After qualifying, a controversy arose as Schumacher explained how seven of his allocated tyres were accidentally damaged while Goodyear technicians were checking their temperatures late on Friday.

"We only have five sets for [the race]," he said. "We need one set for the morning warm-up, one is too worn, and I'm not prepared to risk the damaged sets."

Schumacher's damaged tyres lost only four pounds of pressure overnight and elsewhere in the paddock rivals believe that the claim is a ruse to obtain two fresh sets of tyres - which could be highly advantageous in the race - by political guile.

"The Goodyear engineer has admitted that he left the probe too long and caused the damage," Ross Brawn, the Benetton technical director, said, "but the stewards say there is no precedent for replacements. We have only four usable sets of tyres left, and that will affect our choice of race strategy.

"There is an element of risk in using the damaged tyres and we are being disadvantaged by a mistake that was not of our making." Discussions with the stewards continued overnight.

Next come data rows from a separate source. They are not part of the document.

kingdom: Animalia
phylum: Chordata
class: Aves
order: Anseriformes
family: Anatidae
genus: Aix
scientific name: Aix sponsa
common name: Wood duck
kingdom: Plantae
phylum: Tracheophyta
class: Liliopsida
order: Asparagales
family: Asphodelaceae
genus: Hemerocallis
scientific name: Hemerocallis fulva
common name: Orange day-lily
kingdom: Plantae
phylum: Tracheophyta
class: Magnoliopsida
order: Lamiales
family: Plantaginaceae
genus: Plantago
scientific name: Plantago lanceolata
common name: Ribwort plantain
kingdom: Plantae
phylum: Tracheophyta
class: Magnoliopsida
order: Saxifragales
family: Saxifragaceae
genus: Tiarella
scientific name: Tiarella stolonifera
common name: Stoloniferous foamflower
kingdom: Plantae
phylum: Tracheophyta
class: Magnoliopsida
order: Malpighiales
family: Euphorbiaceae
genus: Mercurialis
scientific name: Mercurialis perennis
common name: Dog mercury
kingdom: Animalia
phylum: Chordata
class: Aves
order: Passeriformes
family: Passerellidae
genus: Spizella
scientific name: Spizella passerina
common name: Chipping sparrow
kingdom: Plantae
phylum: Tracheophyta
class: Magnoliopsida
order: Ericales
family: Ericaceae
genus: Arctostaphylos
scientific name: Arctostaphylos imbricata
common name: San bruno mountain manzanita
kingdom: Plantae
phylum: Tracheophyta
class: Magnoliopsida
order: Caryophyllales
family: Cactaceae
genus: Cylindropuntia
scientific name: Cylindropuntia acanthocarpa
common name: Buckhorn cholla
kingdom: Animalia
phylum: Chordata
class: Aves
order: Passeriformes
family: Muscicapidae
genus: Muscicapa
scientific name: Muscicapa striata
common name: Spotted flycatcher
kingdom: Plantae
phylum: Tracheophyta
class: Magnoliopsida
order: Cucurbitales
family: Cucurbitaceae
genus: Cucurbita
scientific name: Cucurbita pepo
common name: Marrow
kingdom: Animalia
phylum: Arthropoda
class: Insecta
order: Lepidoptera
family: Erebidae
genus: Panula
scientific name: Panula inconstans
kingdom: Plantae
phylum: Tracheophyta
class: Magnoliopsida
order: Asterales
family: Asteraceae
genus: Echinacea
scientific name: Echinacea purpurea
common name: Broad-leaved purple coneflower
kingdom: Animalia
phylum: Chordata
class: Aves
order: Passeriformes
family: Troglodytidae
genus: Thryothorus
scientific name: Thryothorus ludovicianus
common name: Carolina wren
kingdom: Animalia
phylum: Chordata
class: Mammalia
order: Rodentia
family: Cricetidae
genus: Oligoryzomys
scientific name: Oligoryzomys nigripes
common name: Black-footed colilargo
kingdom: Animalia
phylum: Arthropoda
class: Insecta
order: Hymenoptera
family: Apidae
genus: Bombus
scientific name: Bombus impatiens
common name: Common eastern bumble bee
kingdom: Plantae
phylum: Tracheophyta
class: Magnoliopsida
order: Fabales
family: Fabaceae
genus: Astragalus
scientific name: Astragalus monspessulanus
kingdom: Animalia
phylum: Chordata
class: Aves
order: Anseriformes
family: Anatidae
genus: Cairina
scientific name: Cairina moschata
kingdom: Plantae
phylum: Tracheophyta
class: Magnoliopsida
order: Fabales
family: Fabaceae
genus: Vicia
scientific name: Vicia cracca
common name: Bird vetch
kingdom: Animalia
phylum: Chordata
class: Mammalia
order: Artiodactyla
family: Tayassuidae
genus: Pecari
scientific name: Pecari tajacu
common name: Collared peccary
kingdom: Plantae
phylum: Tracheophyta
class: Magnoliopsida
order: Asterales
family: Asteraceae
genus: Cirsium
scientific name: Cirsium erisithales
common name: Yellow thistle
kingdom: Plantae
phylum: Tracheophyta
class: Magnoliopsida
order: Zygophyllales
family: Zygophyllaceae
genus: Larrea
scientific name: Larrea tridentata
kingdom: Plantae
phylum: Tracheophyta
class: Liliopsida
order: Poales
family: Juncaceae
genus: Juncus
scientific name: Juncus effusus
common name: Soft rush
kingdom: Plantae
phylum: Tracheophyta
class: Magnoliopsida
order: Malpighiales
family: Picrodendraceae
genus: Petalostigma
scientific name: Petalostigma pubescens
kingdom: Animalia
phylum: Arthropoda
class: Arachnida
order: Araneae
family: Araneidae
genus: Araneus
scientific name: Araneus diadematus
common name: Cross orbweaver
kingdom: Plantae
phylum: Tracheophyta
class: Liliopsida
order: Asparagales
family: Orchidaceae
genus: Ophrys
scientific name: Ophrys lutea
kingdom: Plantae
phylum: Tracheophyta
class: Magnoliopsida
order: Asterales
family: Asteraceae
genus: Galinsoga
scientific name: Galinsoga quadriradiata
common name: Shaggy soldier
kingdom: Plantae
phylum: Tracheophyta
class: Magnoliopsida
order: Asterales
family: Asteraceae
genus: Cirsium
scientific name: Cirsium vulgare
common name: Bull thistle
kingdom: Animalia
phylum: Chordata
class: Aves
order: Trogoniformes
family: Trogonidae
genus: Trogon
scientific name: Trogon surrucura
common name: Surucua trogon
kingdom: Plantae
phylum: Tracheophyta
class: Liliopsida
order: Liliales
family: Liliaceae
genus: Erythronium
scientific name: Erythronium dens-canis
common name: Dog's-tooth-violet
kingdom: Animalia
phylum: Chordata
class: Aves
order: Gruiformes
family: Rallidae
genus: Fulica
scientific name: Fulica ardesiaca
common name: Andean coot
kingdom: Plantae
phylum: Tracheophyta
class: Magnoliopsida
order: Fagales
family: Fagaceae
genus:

This has been an unsettled week, with growing concern for the long-term future following the demise of the Simtek team since Monaco, as it joins the once great Lotus, and Larrousse, on the list of financial casualties.

Early last week, the international federation dropped another depth charge on the impecunious tail-end teams when it announced that it would be tightening the parameters for qualifying in 1996. At present all qualifiers must lap within 110 per cent of the man on pole position; next year the cut- off will be 107 per cent.

On Thursday, gendarmes impounded Minardi's equipment after a dispute over unpaid debts from 1993, but a compromise was reached and the team was allowed to participate.